O Lula, a política e a politicalha.

 

O Lula, a política e a politicalha.

(Por Cristóvam Luiz)*

Pavilhão São Cristóvão – Rio de Janeiro –Julho, 1978

Era o ano de 1978 - Apesar de estarmos vivendo num tênue período da chamada ditadura militar, comandada pelo Presidente Geisel, a tensão de cerca de seis mil trabalhadores inscritos no Congresso Nacional de Trabalhadores Industriários era amenizada pela doce esperança de se avançar na conquista de melhorias para a classe trabalhadora do Brasil. O pavilhão de São Cristóvão, na cidade do Rio de Janeiro, estava rodeado por pelotões de cavalaria e policiais fortemente armados, mas o organizador-mor do evento, Ari Campista, Presidente da CNTI, parecia confiante na realização de um Congresso pacífico, pois o mesmo contava com participantes de todo o país.

Nesse ano, Luis Inácio, o Lula, estava nos holofotes da imprensa nacional devido à liderança das greves na região do ABC, em São Paulo. Particularmente eu via naquele barbudo uma semelhança com o Che Guevara, que admirava e me embalava os sonhos de universitário. Porém algo estranho em seus olhos me dizia para que eu não confiasse tanto naquela estranha liderança.

No primeiro dia do Congresso, as reuniões nas diversas comissões, com líderes sindicais de todas as regiões brasileiras parecia fluir para um consenso pelo avanço na apresentação de teses e encaminhamentos importantes para as conquistas trabalhistas. Lembro-me de que fui escolhido para ser o relator da Lei de Greve, assunto que mexia com os brios da classe sindical e da massa trabalhadora naquele momento tão importante para a transição da história. Todas as Comissões foram regimentalmente eleitas, com representações sindicais de Norte a Sul e de Leste a Oeste.

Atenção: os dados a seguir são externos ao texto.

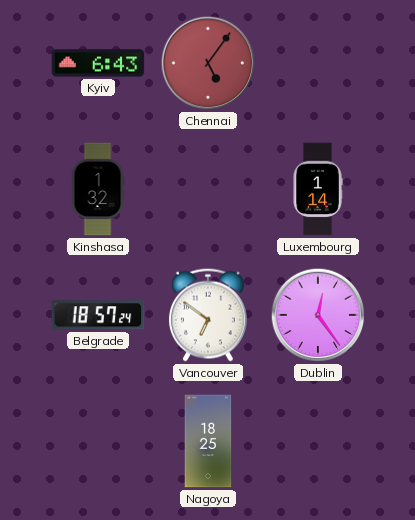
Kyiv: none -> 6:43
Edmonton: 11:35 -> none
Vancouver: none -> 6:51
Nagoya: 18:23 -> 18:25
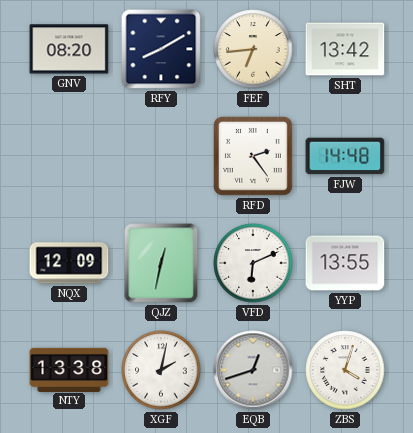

No dia seguinte, porém, tivemos a surpresa de encontrar logo cedinho, antes do reinício das atividades, um movimento de rebeldia liderado por sindicalistas de São Paulo, que queriam mudar todo o processo de condução do Congresso, rasgando regimentos e chegando ao cúmulo do sindicalista conhecido como Alemão ficar aos berros dizendo que havia representantes do Nordeste pregando reivindicações para que as “empresas fornecessem bicicletas para o transporte dos trabalhadores” e aquilo era um absurdo. Em sua opinião, os representantes do Estado de São Paulo deveriam estar em todas as comissões, pelo motivo de ser maioria presente no evento. Em outras palavras, se deveria privilegiar os representantes paulistas, abandonando as orientações regimentais do Congresso no sentido de se respeitar as outras representações nacionais. Essa idéia se fortaleceu com o apoio aos berros de Lula, até o ponto em que recomeçaram as discussões acaloradas do público presente.

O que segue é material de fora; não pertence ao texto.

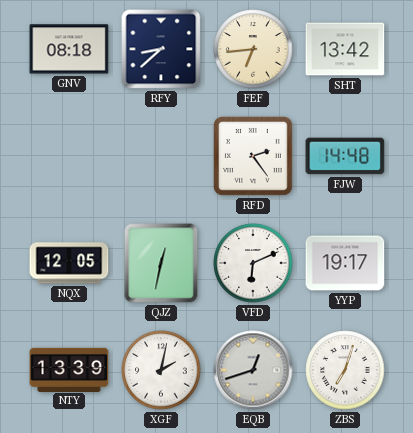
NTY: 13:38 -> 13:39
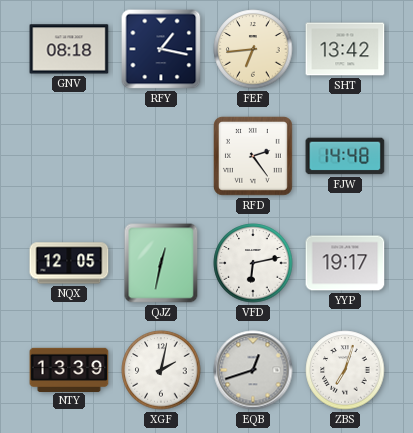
RFY: 8:38 -> 1:17
VFD: 6:11 -> 6:13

Inscrito para falar, manifestei-me: “Um dos intelectuais e políticos mais respeitados desse país, nos dizia que existe política e existe politicalha. A política, nos admoestava Rui Barbosa, é a arte de gerir um Estado através de leis escritas, princípios definidos e tradições respeitáveis. E a politicalha é a indústria de produzir benefícios de interesses próprios. Eu porém vos digo, aqui nesse momento temos sindicalistas e sindicateiros; os sindicalistas aqui vieram para defender os interesses da família brasileira e os sindicateiros apenas querem usufrutos pessoais”. Isso foi o bastante para agitar os ferozes e despertar os moderados e, é claro, levei vais daqueles e apupos destes. Ainda guardo com boas recordações alguns recortes dos jornais O Globo, da Folha da Tarde e da Tribuna Operária do dia seguinte.

Depois disso, Lula e outros líderes sindicais passaram a aceitar a participação dos seus pares de outros rincões do país, a Lei de Greve, o fortalecimento de leis trabalhistas, a abertura das discussões das eleições diretas, o voto e a eleição das mulheres e a melhoria da CLT foram discutidos democraticamente e indicados numa Carta Nacional dos trabalhadores industriários.

A política, lembrada por Rui, ainda nos anima, mas a politicalha dos tempos atuais pós Lula nos decepcionou muito desde aquele episódio do maior Congresso de Trabalhadores organizados pela CNTI. Isso, porém, não nos faz cruzar os braços para aceitar com passividade a validação de interesses dos nossos algozes.

*Cristóvam Luiz é professor, escritor e produtor cultural.